[Work instructions]: Reproduce the text lines of every entry below word for word, leaving out the pictures.

[Supplied material]:
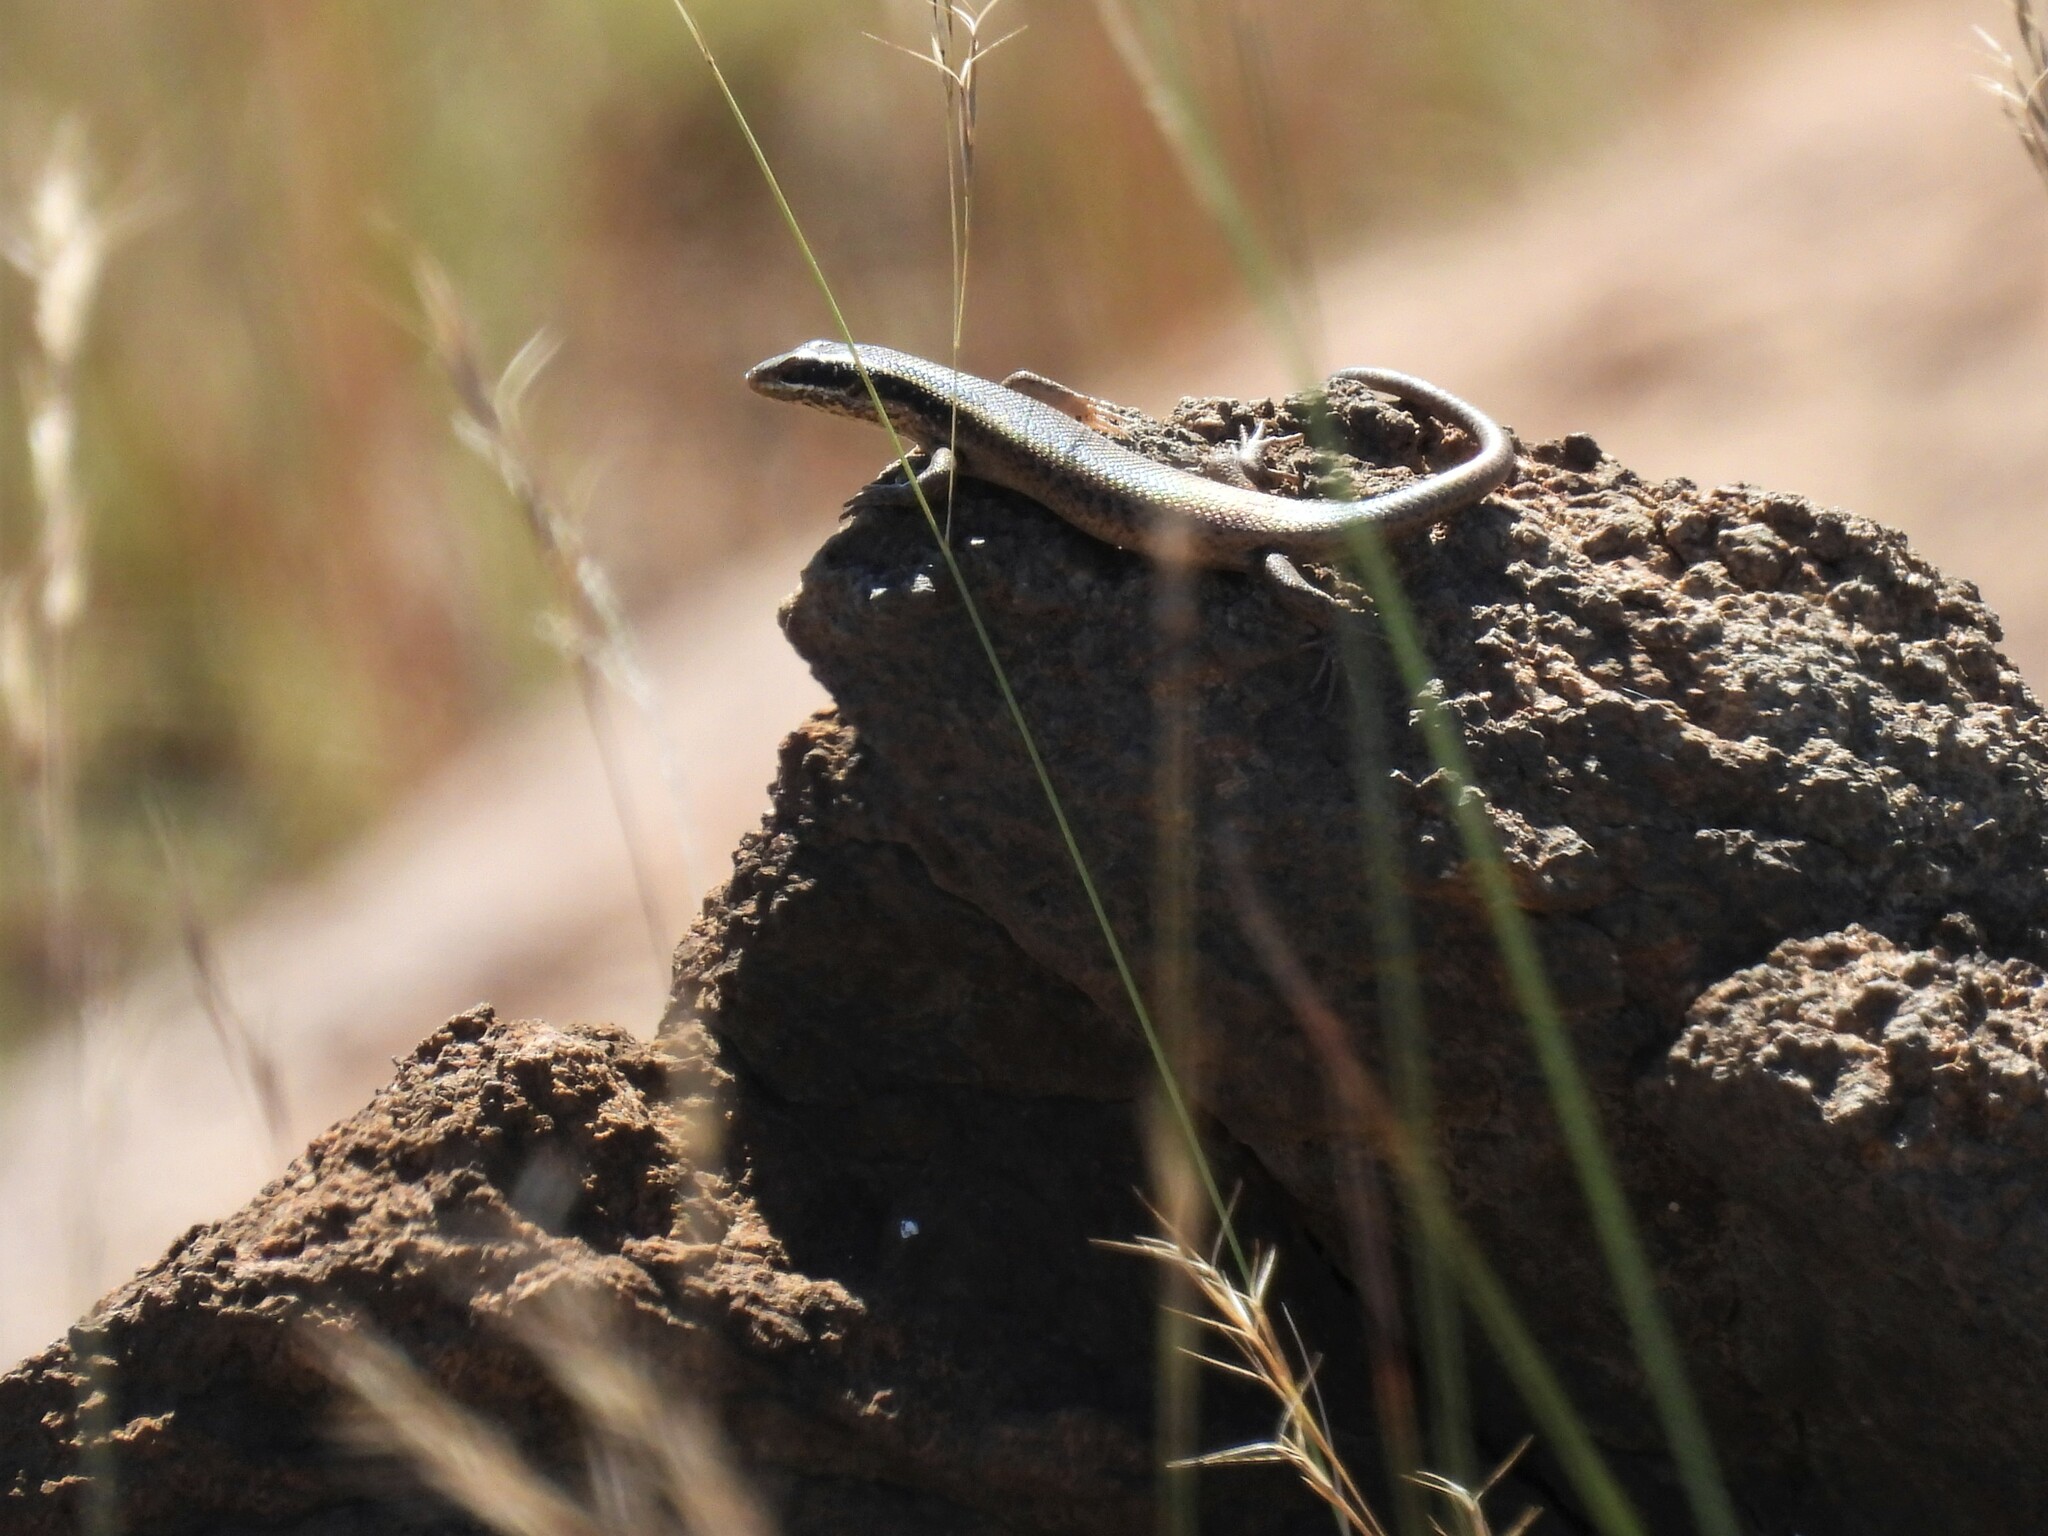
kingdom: Animalia
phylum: Chordata
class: Squamata
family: Scincidae
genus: Trachylepis
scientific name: Trachylepis punctatissima
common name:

[Written reply]:
kingdom: Animalia
phylum: Chordata
class: Squamata
family: Scincidae
genus: Trachylepis
scientific name: Trachylepis punctatissima
common name:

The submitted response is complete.